MATERIAL SHOWN Start Marker
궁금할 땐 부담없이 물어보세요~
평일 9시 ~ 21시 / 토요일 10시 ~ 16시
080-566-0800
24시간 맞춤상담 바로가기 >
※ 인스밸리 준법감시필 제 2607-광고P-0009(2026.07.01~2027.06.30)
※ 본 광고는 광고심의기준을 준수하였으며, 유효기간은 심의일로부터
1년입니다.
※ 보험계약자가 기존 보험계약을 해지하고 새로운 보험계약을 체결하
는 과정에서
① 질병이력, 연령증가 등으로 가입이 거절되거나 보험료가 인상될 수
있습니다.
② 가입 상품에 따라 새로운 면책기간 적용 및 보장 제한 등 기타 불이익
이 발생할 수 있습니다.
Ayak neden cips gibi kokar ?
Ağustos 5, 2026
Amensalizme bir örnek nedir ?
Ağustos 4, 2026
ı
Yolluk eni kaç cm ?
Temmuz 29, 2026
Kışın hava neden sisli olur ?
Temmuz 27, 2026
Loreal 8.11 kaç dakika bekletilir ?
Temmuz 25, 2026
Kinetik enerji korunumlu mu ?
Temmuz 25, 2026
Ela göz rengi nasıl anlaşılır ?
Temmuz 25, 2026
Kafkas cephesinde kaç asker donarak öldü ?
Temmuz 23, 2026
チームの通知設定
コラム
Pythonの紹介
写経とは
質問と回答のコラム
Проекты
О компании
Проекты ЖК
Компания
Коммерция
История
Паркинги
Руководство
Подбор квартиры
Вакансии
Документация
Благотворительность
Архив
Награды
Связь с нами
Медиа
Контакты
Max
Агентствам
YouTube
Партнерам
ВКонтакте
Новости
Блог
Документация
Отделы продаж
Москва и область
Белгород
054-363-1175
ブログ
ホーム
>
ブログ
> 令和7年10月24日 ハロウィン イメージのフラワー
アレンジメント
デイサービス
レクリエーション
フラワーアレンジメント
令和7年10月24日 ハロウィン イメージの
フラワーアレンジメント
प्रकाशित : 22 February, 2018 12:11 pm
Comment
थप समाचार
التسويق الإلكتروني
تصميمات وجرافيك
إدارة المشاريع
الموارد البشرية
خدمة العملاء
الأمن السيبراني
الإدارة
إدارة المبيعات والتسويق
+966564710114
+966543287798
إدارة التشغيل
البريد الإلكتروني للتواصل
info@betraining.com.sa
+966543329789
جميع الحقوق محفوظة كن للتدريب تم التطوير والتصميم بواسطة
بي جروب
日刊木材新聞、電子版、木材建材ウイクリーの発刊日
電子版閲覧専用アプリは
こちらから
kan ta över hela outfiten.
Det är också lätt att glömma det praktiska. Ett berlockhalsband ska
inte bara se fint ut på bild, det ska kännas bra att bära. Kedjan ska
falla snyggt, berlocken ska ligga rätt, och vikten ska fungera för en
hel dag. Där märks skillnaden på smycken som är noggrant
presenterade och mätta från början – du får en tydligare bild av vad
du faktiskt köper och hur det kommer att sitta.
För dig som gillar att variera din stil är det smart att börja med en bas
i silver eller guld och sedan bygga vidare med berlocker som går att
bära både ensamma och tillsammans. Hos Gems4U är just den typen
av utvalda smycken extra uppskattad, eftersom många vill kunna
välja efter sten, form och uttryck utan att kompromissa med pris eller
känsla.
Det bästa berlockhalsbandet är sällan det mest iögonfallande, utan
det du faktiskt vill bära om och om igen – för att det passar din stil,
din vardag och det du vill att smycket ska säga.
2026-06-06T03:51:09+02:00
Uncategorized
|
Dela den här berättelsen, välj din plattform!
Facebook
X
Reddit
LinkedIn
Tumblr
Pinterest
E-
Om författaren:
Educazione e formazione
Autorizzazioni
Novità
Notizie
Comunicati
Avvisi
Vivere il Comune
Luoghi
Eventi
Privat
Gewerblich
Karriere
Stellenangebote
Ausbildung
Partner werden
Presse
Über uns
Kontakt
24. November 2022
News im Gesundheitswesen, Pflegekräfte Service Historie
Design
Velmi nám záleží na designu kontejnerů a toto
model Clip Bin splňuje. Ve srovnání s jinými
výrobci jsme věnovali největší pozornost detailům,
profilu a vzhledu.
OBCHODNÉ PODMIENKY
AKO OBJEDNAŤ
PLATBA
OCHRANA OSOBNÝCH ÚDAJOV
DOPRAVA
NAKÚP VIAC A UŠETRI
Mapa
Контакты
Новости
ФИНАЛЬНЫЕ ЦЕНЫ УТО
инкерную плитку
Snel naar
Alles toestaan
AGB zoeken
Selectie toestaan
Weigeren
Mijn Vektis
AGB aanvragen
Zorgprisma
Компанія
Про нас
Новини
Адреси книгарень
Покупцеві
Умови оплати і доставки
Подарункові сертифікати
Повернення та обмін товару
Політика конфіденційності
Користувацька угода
MATERIAL SHOWN End Marker
* _WHAT TO WORK ON_
Retype the material exactly, including every line.

* _OUTPUT_
궁금할 땐 부담없이 물어보세요~
평일 9시 ~ 21시 / 토요일 10시 ~ 16시
080-566-0800
24시간 맞춤상담 바로가기 >
※ 인스밸리 준법감시필 제 2607-광고P-0009(2026.07.01~2027.06.30)
※ 본 광고는 광고심의기준을 준수하였으며, 유효기간은 심의일로부터
1년입니다.
※ 보험계약자가 기존 보험계약을 해지하고 새로운 보험계약을 체결하
는 과정에서
① 질병이력, 연령증가 등으로 가입이 거절되거나 보험료가 인상될 수
있습니다.
② 가입 상품에 따라 새로운 면책기간 적용 및 보장 제한 등 기타 불이익
이 발생할 수 있습니다.
Ayak neden cips gibi kokar ?
Ağustos 5, 2026
Amensalizme bir örnek nedir ?
Ağustos 4, 2026
ı
Yolluk eni kaç cm ?
Temmuz 29, 2026
Kışın hava neden sisli olur ?
Temmuz 27, 2026
Loreal 8.11 kaç dakika bekletilir ?
Temmuz 25, 2026
Kinetik enerji korunumlu mu ?
Temmuz 25, 2026
Ela göz rengi nasıl anlaşılır ?
Temmuz 25, 2026
Kafkas cephesinde kaç asker donarak öldü ?
Temmuz 23, 2026
チームの通知設定
コラム
Pythonの紹介
写経とは
質問と回答のコラム
Проекты
О компании
Проекты ЖК
Компания
Коммерция
История
Паркинги
Руководство
Подбор квартиры
Вакансии
Документация
Благотворительность
Архив
Награды
Связь с нами
Медиа
Контакты
Max
Агентствам
YouTube
Партнерам
ВКонтакте
Новости
Блог
Документация
Отделы продаж
Москва и область
Белгород
054-363-1175
ブログ
ホーム
>
ブログ
> 令和7年10月24日 ハロウィン イメージのフラワー
アレンジメント
デイサービス
レクリエーション
フラワーアレンジメント
令和7年10月24日 ハロウィン イメージの
フラワーアレンジメント
प्रकाशित : 22 February, 2018 12:11 pm
Comment
थप समाचार
التسويق الإلكتروني
تصميمات وجرافيك
إدارة المشاريع
الموارد البشرية
خدمة العملاء
الأمن السيبراني
الإدارة
إدارة المبيعات والتسويق
+966564710114
+966543287798
إدارة التشغيل
البريد الإلكتروني للتواصل
info@betraining.com.sa
+966543329789
جميع الحقوق محفوظة كن للتدريب تم التطوير والتصميم بواسطة
بي جروب
日刊木材新聞、電子版、木材建材ウイクリーの発刊日
電子版閲覧専用アプリは
こちらから
kan ta över hela outfiten.
Det är också lätt att glömma det praktiska. Ett berlockhalsband ska
inte bara se fint ut på bild, det ska kännas bra att bära. Kedjan ska
falla snyggt, berlocken ska ligga rätt, och vikten ska fungera för en
hel dag. Där märks skillnaden på smycken som är noggrant
presenterade och mätta från början – du får en tydligare bild av vad
du faktiskt köper och hur det kommer att sitta.
För dig som gillar att variera din stil är det smart att börja med en bas
i silver eller guld och sedan bygga vidare med berlocker som går att
bära både ensamma och tillsammans. Hos Gems4U är just den typen
av utvalda smycken extra uppskattad, eftersom många vill kunna
välja efter sten, form och uttryck utan att kompromissa med pris eller
känsla.
Det bästa berlockhalsbandet är sällan det mest iögonfallande, utan
det du faktiskt vill bära om och om igen – för att det passar din stil,
din vardag och det du vill att smycket ska säga.
2026-06-06T03:51:09+02:00
Uncategorized
|
Dela den här berättelsen, välj din plattform!
Facebook
X
Reddit
LinkedIn
Tumblr
Pinterest
E-
Om författaren:
Educazione e formazione
Autorizzazioni
Novità
Notizie
Comunicati
Avvisi
Vivere il Comune
Luoghi
Eventi
Privat
Gewerblich
Karriere
Stellenangebote
Ausbildung
Partner werden
Presse
Über uns
Kontakt
24. November 2022
News im Gesundheitswesen, Pflegekräfte Service Historie
Design
Velmi nám záleží na designu kontejnerů a toto
model Clip Bin splňuje. Ve srovnání s jinými
výrobci jsme věnovali největší pozornost detailům,
profilu a vzhledu.
OBCHODNÉ PODMIENKY
AKO OBJEDNAŤ
PLATBA
OCHRANA OSOBNÝCH ÚDAJOV
DOPRAVA
NAKÚP VIAC A UŠETRI
Mapa
Контакты
Новости
ФИНАЛЬНЫЕ ЦЕНЫ УТО
инкерную плитку
Snel naar
Alles toestaan
AGB zoeken
Selectie toestaan
Weigeren
Mijn Vektis
AGB aanvragen
Zorgprisma
Компанія
Про нас
Новини
Адреси книгарень
Покупцеві
Умови оплати і доставки
Подарункові сертифікати
Повернення та обмін товару
Політика конфіденційності
Користувацька угода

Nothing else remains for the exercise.